Helping Malian rape victims break the silence
To mark International Women’s Day, FRANCE 24 reports from Mali on the horrors suffered by local women at the hands of Islamist fighters during the ten-month occupation of the north of the country.
Since the very beginning of the conflict in Mali that saw Islamists take control of the vast north of the country last year, women and girls there have been regular victims of sexual aggression, rape and forced marriage.
Many also chose to flee.
“We didn’t run away because of the fear of death, or rebels, or weapons. We ran away for our dignity,” said Bintou Guiteye, from a small town in the Gao region of northern Mali. “Those people even raped old women, so you can imagine what they do to young women.”
Those who managed to escape the excesses of the north’s new occupiers remain haunted by what they witnessed, while many are unwilling to talk about their experiences.
Refugee Aissa Maiga told FRANCE 24: “It's become a taboo, it’s too shameful, even for the parents. If a girl wants to talk, her parents will say ‘Don't tell anyone’.”

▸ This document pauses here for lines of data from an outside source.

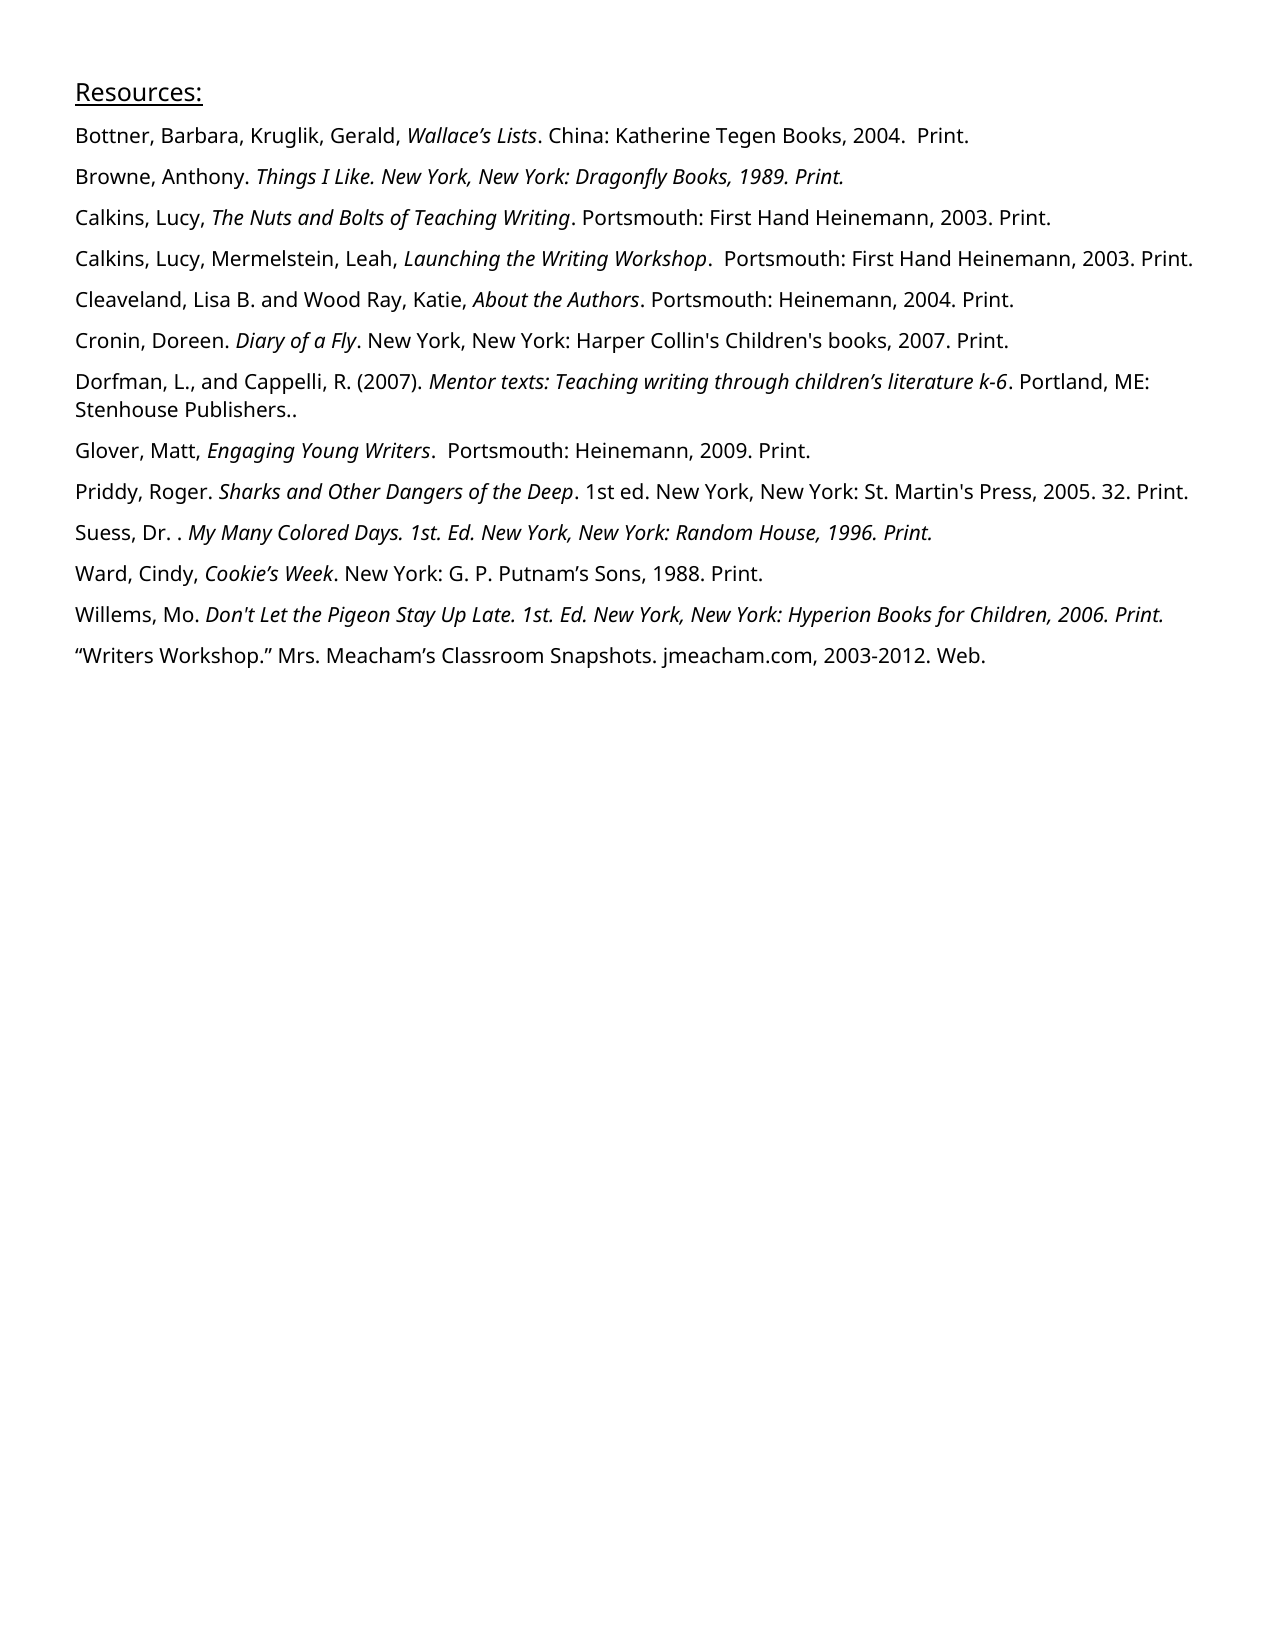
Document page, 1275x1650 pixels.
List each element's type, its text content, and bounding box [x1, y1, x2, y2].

text Bottner, Barbara, Kruglik, Gerald, Wallace’s Lists. China: Katherine Tegen Books, 2004. Print. [75, 122, 1200, 150]
text Priddy, Roger. Sharks and Other Dangers of the Deep. 1st ed. New York, New York: St. Martin's Press, 2005. 32. Print. [75, 477, 1200, 506]
text Browne, Anthony. Things I Like. New York, New York: Dragonfly Books, 1989. Print. [75, 162, 1200, 191]
text Willems, Mo. Don't Let the Pigeon Stay Up Late. 1st. Ed. New York, New York: Hyperion Books for Children, 2006. Print. [75, 600, 1200, 629]
text Glover, Matt, Engaging Young Writers. Portsmouth: Heinemann, 2009. Print. [75, 437, 1200, 465]
text Resources: [75, 75, 1200, 109]
text Calkins, Lucy, The Nuts and Bolts of Teaching Writing. Portsmouth: First Hand Heinemann, 2003. Print. [75, 203, 1200, 232]
text Dorfman, L., and Cappelli, R. (2007). Mentor texts: Teaching writing through children’s literature k-6. Portland, ME: Stenhouse Publishers.. [75, 367, 1200, 424]
text Ward, Cindy, Cookie’s Week. New York: G. P. Putnam’s Sons, 1988. Print. [75, 559, 1200, 588]
text Calkins, Lucy, Mermelstein, Leah, Launching the Writing Workshop. Portsmouth: First Hand Heinemann, 2003. Print. [75, 244, 1200, 273]
text Cleaveland, Lisa B. and Wood Ray, Katie, About the Authors. Portsmouth: Heinemann, 2004. Print. [75, 285, 1200, 314]
text “Writers Workshop.” Mrs. Meacham’s Classroom Snapshots. jmeacham.com, 2003-2012. Web. [75, 641, 1200, 670]
text Suess, Dr. . My Many Colored Days. 1st. Ed. New York, New York: Random House, 1996. Print. [75, 518, 1200, 547]
text Cronin, Doreen. Diary of a Fly. New York, New York: Harper Collin's Children's books, 2007. Print. [75, 326, 1200, 355]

Because of the silence, it is difficult to gauge the real number of attacks against women.
Associations are being formed to help them speak out, while a “Commission for Dialogue and Reconciliation” is due to be established in the coming days.
Malian Civil Service Minister Mamadou Namory Traore said the government would do all it could to seek justice for those women who had been victims of sexual aggression.
“The commission will not give up on these women,” he told FRANCE 24. “We will do whatever we can to help them get their dignity back. We will seek justice for the great harm that they suffered.”